The U.S. Senate hearing on Tuesday saw the Securities and Exchange Commission (SEC) and Commodities and Futures Trading Commission (CFTC) discuss issues pertaining to cryptocurrency and token sale regulation. SEC chairman Jay Clayton stressed that token sales will soon experience tighter regulations. Specifically, Clayton acknowledged that every token offering observed by the SEC to date is considered a security, and that should a token issued by a company increase in value over time depending on the performance of the company, it is considered a security, “You can call it a coin, but if it functions like a security, it’s a security.” This implies that the overwhelming majority of token that will be issued going forward will be considered as a security.

Clayton issued a stark warning for professionals “those that engage in semantic gymnastics … are squarely within the crosshairs of our enforcement division.” He also made a distinction between tokens issued in offerings and cryptocurrencies such as Bitcoin and Ethereum, classing the former as securities, and the latter as “true cryptocurrencies”, with public Blockchain networks with native cryptocurrencies either mined or produced by the public. In turn, this suggests a different set of rules are likely to govern the latter.

Gibraltar is making solid progress in becoming one of the world’s first jurisdictions to officially introduce token sale regulation. Last week, it was reported that the southern European state’s government and chief financial watchdog the Gibraltar Financial Services Commission (GFSC) have announced that in the coming weeks they will develop a draft law to regulate the token sale space, through developing rules for the promotion, sale and distribution of digital tokens within the territory.

According to lawmakers, it will be the first ever set of regulations developed specifically for token offerings. And among the main rules to be introduced will be the concept of “authorized sponsors,” who will be responsible for “assuring compliance with disclosure and financial crime rules,” according to one of the GFSC’s senior advisors. Laws will also be implemented to ensure token sale projects provide “adequate, accurate and balanced information to anyone buying tokens”.

And it seems not long after Gibraltar will be the turn of Abu Dhabi. Reports over the weekend revealed that the Financial Services Regulatory Authority (FSRA) of the Abu Dhabi Global Market (ADGM) is preparing a set of regulations for cryptocurrencies, token offerings and cryptocurrency exchanges, although no date has been ascertained for when those regulations are expected to be released. The FSRA had previously warned about token sale risks back in October, and in early-February the UAE Securities and Commodities Authority (SCA) issued a warning to investors they should assume all risks associated with investing in digital tokens, as it is not yet regulated in the region. But with the recent pronouncements from Abu Dhabi, this looks set to change soon.

A regulatory agency supported by China’s banking and securities sectors is aiming to expand its oversight over token offerings this year.

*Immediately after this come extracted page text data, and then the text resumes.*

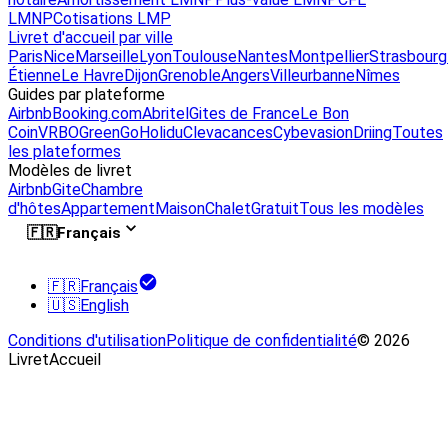
LMNP
Cotisations LMP
Livret d'accueil par ville
Paris
Nice
Marseille
Lyon
Toulouse
Nantes
Montpellier
Strasbourg
Étienne
Le Havre
Dijon
Grenoble
Angers
Villeurbanne
Nîmes
Guides par plateforme
Airbnb
Booking.com
Abritel
Gites de France
Le Bon
Coin
VRBO
GreenGo
Holidu
Clevacances
Cybevasion
Driing
Toutes
les plateformes
Modèles de livret
Airbnb
Gite
Chambre
d'hôtes
Appartement
Maison
Chalet
Gratuit
Tous les modèles
🇫🇷
Français
🇫🇷
Français
🇺🇸
English
Conditions d'utilisation
Politique de confidentialité
© 2026
LivretAccueil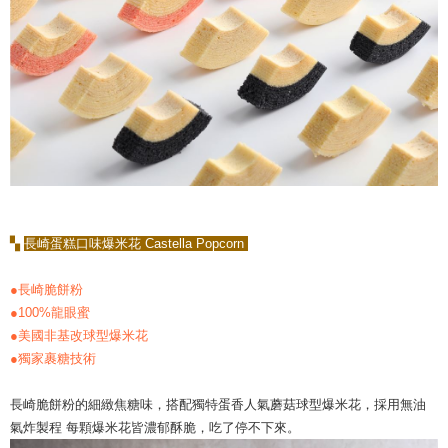
▚
長崎蛋糕口味爆米花 Castella Popcorn
●長崎脆餅粉
●100%龍眼蜜
●美國非基改球型爆米花
●獨家裹糖技術
長崎脆餅粉的細緻焦糖味，搭配獨特蛋香人氣蘑菇球型爆米花，採用無油
氣炸製程 每顆爆米花皆濃郁酥脆，吃了停不下來。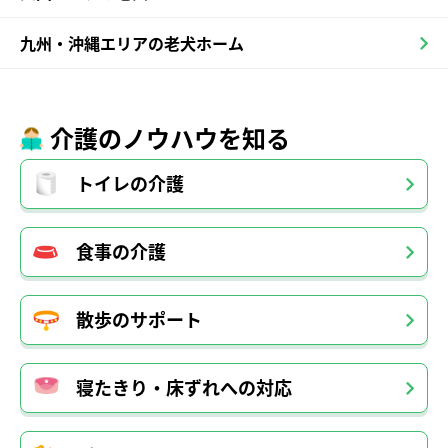
九州・沖縄エリアの老犬ホーム
介護のノウハウを知る
トイレの介護
食事の介護
散歩のサポート
寝たきり・床ずれへの対応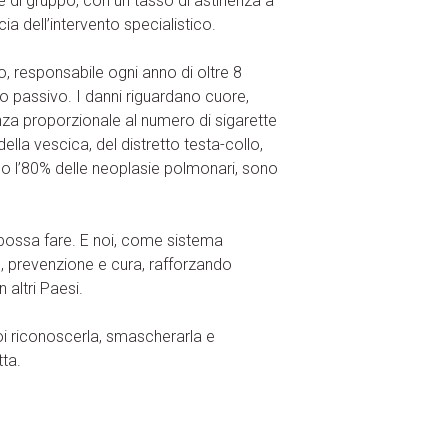
e di gruppo, con un tasso di astinenza a
ia dell’intervento specialistico.
o, responsabile ogni anno di oltre 8
fumo passivo. I danni riguardano cuore,
nza proporzionale al numero di sigarette
ella vescica, del distretto testa-collo,
o l’80% delle neoplasie polmonari, sono
i possa fare. E noi, come sistema
, prevenzione e cura, rafforzando
altri Paesi.
oi riconoscerla, smascherarla e
tta.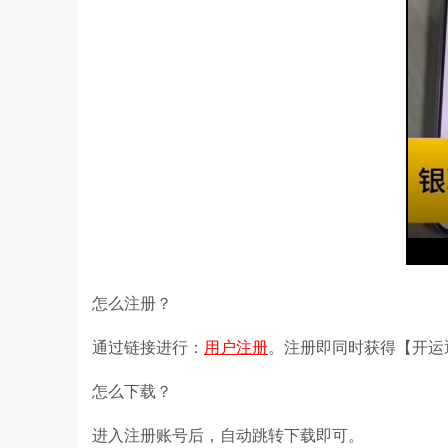
怎么注册？
通过链接进行：
用户注册
。注册即同时获得【开运通
怎么下载？
进入注册账号后，自动跳转下载即可。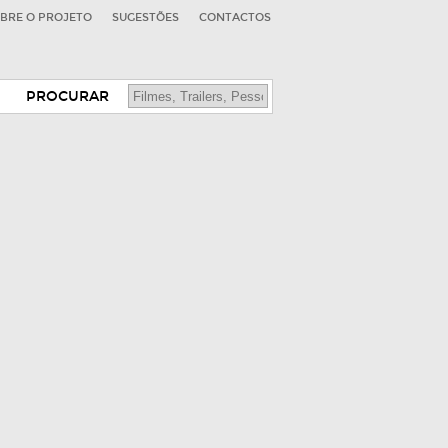
BRE O PROJETO
SUGESTÕES
CONTACTOS
PROCURAR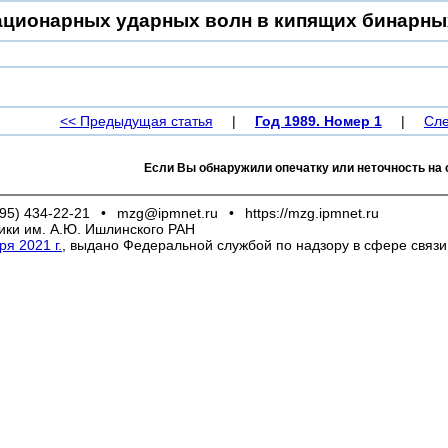
ационарных ударных волн в кипящих бинарны
<< Предыдущая статья
|
Год 1989. Номер 1
|
Сле
Если Вы обнаружили опечатку или неточность на 
95) 434-22-21
•
mzg@ipmnet.ru
•
https://mzg.ipmnet.ru
ики им. А.Ю. Ишлинского РАН
я 2021 г.
, выдано Федеральной службой по надзору в сфере связ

As per its annual meeting on Thursday, China’s National Internet Finance Association (NIFA) has stated that although token sales and cryptocurrencies were already on its radar last year, it will likely become a more permanent part of its 2018 agenda. According to a NIFA statement, special monitoring projects in 2017 included issuing warnings on virtual currencies, token offerings and ‘disguised’ token offerings. And 2018 “will be a critical year for the association to normalize and standardize its existing efforts put into these projects.”

NIFA was first initiated in 2015 by the People’s Bank of China (PBoC), and was formed in part to scrutinize projects breaking new ground in internet finance, such as peer-to-peer lending and cryptocurrencies. As such, this latest move shows that it is taking the crypto and token sale space more seriously as this rapidly growing market develops and matures. It also follows several warnings NIFA made last year regarding token sales and cryptocurrencies, especially one issued just a few days before the PBoC issued a formal ban on token sales.

In what is being perceived as move to combat the policies of Donald Trump, the US city of Berkeley, California, is considering launching a token offering to fund affordable housing. The move follows concerns from the city that Trump will cut its federal funding, having last year tweeted “If U.C. Berkeley does not allow free speech and practices violence on innocent people with a different point of view – NO FEDERAL FUNDS?”. The tweet followed student protests that led to the cancellation of a conservative speaker’s planned event. And with Berkeley being a sanctuary city, which means it doesn’t have to follow the government’s lead in enforcing immigration law, the Trump administration has recently been escalating the fight against such cities in a bid to reform immigration.

In response, therefore, a token offering could be a way for the city to help the increasing homeless population. Ben Bartlett, a member of the Berkeley City Council, has formed a working group on a token sale launch with the city’s mayor Jesse Arreguín, the UC Berkeley Blockchain Lab, and fintech start-up Neighborly. And Bartlett believes that a token offering could combat the current presidential administration, “Berkeley is the center of the resistance, and for the resistance to work, it must have a coin…We have a jobs explosion and a super tight housing crunch. You’re looking at a disaster. We thought we’d pull together the experts and find a way to finance [affordable housing] ourselves.” According to the plans, moreover, the tokens would be backed by municipal bonds, and investors could use them in crypto-participating shops in the city or even for apartment rentals that would accept the token.